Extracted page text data
^^^^
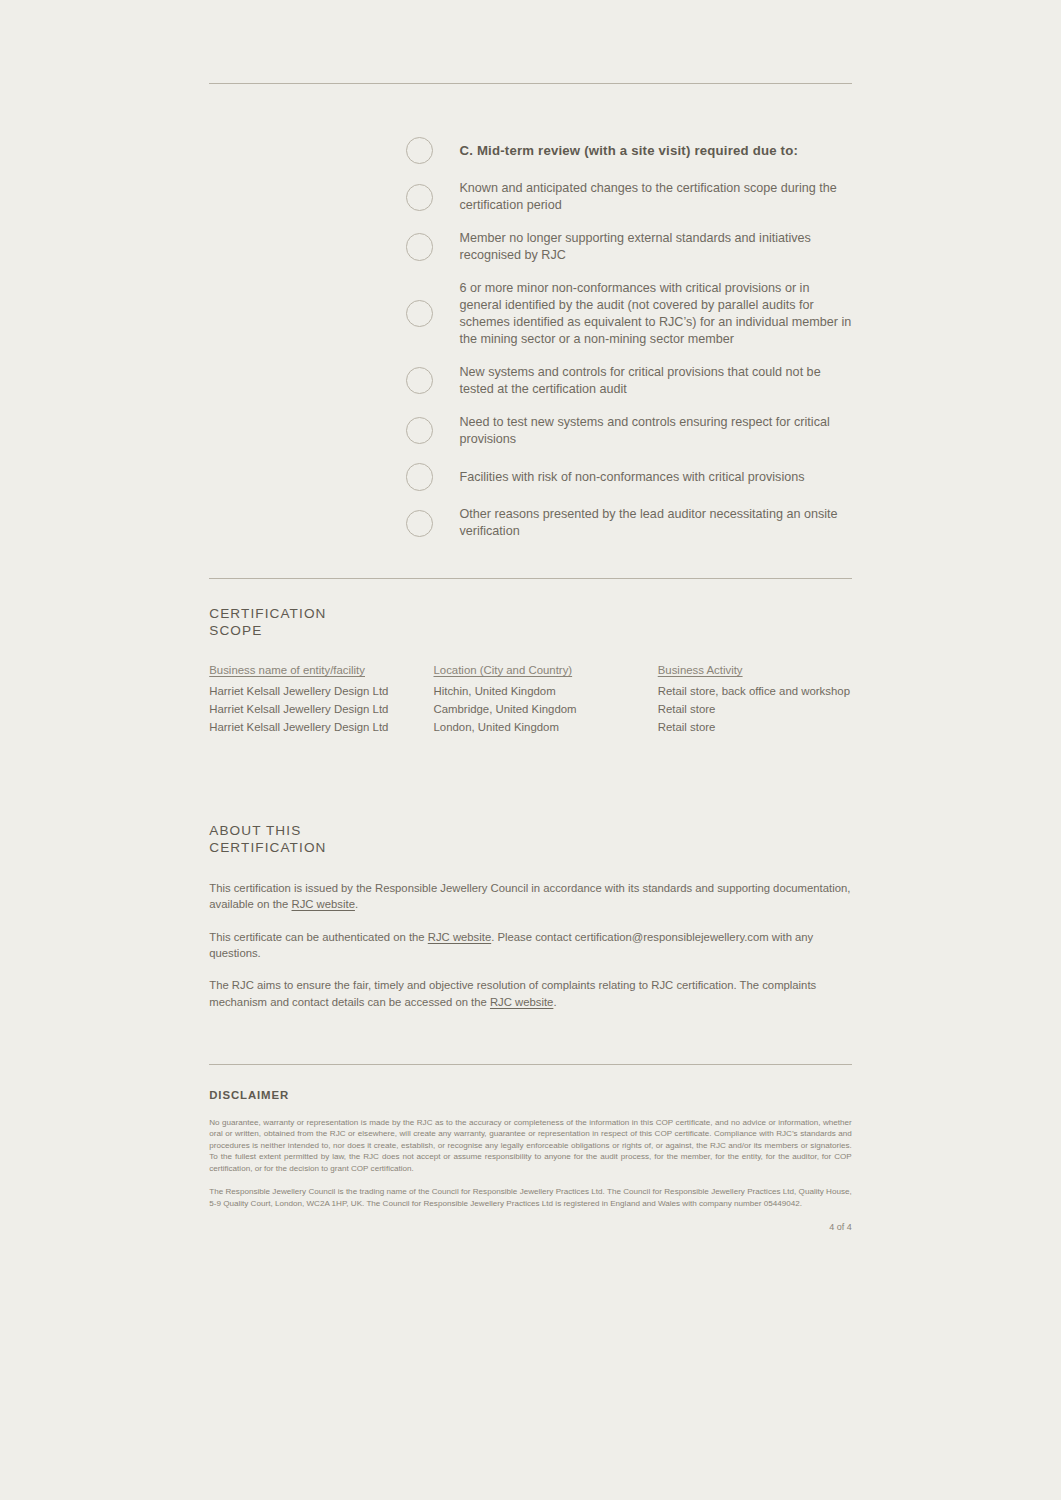C. Mid-term review (with a site visit) required due to:
Known and anticipated changes to the certification scope during the certification period
Member no longer supporting external standards and initiatives recognised by RJC
6 or more minor non-conformances with critical provisions or in general identified by the audit (not covered by parallel audits for schemes identified as equivalent to RJC’s) for an individual member in the mining sector or a non-mining sector member
New systems and controls for critical provisions that could not be tested at the certification audit
Need to test new systems and controls ensuring respect for critical provisions
Facilities with risk of non-conformances with critical provisions
Other reasons presented by the lead auditor necessitating an onsite verification
Certification
Scope
Business name of entity/facility
Harriet Kelsall Jewellery Design Ltd
Harriet Kelsall Jewellery Design Ltd
Harriet Kelsall Jewellery Design Ltd
Location (City and Country)
Hitchin, United Kingdom
Cambridge, United Kingdom
London, United Kingdom
Business Activity
Retail store, back office and workshop
Retail store
Retail store
About this
Certification
This certification is issued by the Responsible Jewellery Council in accordance with its standards and supporting documentation, available on the RJC website.
This certificate can be authenticated on the RJC website. Please contact certification@responsiblejewellery.com with any questions.
The RJC aims to ensure the fair, timely and objective resolution of complaints relating to RJC certification. The complaints mechanism and contact details can be accessed on the RJC website.
Disclaimer
No guarantee, warranty or representation is made by the RJC as to the accuracy or completeness of the information in this COP certificate, and no advice or information, whether oral or written, obtained from the RJC or elsewhere, will create any warranty, guarantee or representation in respect of this COP certificate. Compliance with RJC’s standards and procedures is neither intended to, nor does it create, establish, or recognise any legally enforceable obligations or rights of, or against, the RJC and/or its members or signatories. To the fullest extent permitted by law, the RJC does not accept or assume responsibility to anyone for the audit process, for the member, for the entity, for the auditor, for COP certification, or for the decision to grant COP certification.
The Responsible Jewellery Council is the trading name of the Council for Responsible Jewellery Practices Ltd. The Council for Responsible Jewellery Practices Ltd, Quality House, 5-9 Quality Court, London, WC2A 1HP, UK. The Council for Responsible Jewellery Practices Ltd is registered in England and Wales with company number 05449042.
4 of 4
^^^^
Scan the data above for the string "Business". Copy every line in which it appears.

• [TASK RESPONSE]:
Business name of entity/facility
Business Activity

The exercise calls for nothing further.